Seems everyone is talking about grit these days. Ever since Angela Lee Duckworth’s thought-provoking TED talk about how it may be a primary contributing factor of high achievement, school boards, educational policy makers and well-intending parents have jumped on the grit bandwagon (http://www.ted.com/talks/angela_lee_duckworth_the_key_to_success_grit?language=en). Duckworth has defined “grit” as a combination of passion and perseverance, essential for overcoming challenging obstacles and staying the course. Duckworth’s research examines how IQ and innate talent may not be the be all, end all in determining success, at least in tasks requiring high achievement (this blog is not long enough to go into my distaste for the term “high achievement,” so let’s just ignore that for the time being).
At the piano, grit can be a great thing. There are some passages that require thoughtful repetition.
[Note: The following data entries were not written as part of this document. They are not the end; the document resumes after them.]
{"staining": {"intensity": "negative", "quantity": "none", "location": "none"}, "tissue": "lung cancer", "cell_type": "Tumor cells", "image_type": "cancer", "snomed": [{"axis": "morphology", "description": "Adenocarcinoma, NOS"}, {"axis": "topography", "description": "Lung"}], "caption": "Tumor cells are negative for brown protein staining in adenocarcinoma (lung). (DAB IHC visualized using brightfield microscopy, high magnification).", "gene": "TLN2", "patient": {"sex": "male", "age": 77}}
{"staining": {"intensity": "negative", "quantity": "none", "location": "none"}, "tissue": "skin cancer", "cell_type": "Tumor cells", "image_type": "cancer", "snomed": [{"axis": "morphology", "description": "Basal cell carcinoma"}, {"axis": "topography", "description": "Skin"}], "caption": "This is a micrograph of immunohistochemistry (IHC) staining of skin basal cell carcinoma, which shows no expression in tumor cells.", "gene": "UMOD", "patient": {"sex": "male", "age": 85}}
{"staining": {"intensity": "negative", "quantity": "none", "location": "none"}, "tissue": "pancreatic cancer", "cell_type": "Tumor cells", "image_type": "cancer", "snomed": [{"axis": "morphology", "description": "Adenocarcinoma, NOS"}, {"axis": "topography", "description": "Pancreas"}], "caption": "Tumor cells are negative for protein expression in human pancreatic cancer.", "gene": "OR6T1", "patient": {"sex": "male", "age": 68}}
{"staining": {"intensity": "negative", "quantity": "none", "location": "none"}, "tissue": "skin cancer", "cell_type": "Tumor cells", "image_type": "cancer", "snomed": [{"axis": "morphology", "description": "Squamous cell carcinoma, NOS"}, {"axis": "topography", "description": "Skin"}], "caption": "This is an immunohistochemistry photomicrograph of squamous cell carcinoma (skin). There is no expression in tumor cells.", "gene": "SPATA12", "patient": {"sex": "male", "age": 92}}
Without tenacity and perseverance, most of us could never learn a great work of music at a level that allows us to express our artistic ideals. But blind grit without stopping to reflect, experiment, challenge our ideas and repeatedly examine our goals isn’t the answer either.
Let’s say, for example, that there is a hypothetical 12 year old trying desperately to learn Beethoven’s Pathetique Sonata. She is incredibly intense and eager, tense physically, and practicing on an instrument that doesn’t provide much in the way of aural feedback. She has lots and lots of grit and keeps doing it over and over and over until her wrists hurt. She doesn’t have much guidance, but she persists. She plays it with tons of fire, passion and determination, quite hellbent to get it. What happens in this scenario? She learns that while she can accomplish a great deal with sheer grit, she would have benefited from taking a step back, a deep breath, and seeking clarity.
My dispute is not with “grit” per se. I’m actually a person with a tremendous amount of grit. It has served me well at times (most recently while enduring chemo). It has also been the source of much difficulty in my life (see hypothetical scenario above). It’s all about balance and self-knowledge. When we see ourselves clearly, we can better analyze whether we need to develop grit or learn to step back and not force certain processes that simply take time and thoughtful work.
That said, sometimes it just takes pure grit. Sticking with something until you break through that plateau (recent experiences in exercise come to mind for me). Grit is all about being willing to fail, countless times. And no, I wouldn’t be the person I am today without that fierce amount of grit that I inherited from a very hardworking farm family (Thanks, Mama!). But sometimes, it’s important to explore and try new things. It’s critical to recognize when something is not working and be flexible about the outcome. Grit works in tandem with other qualities that are just as essential.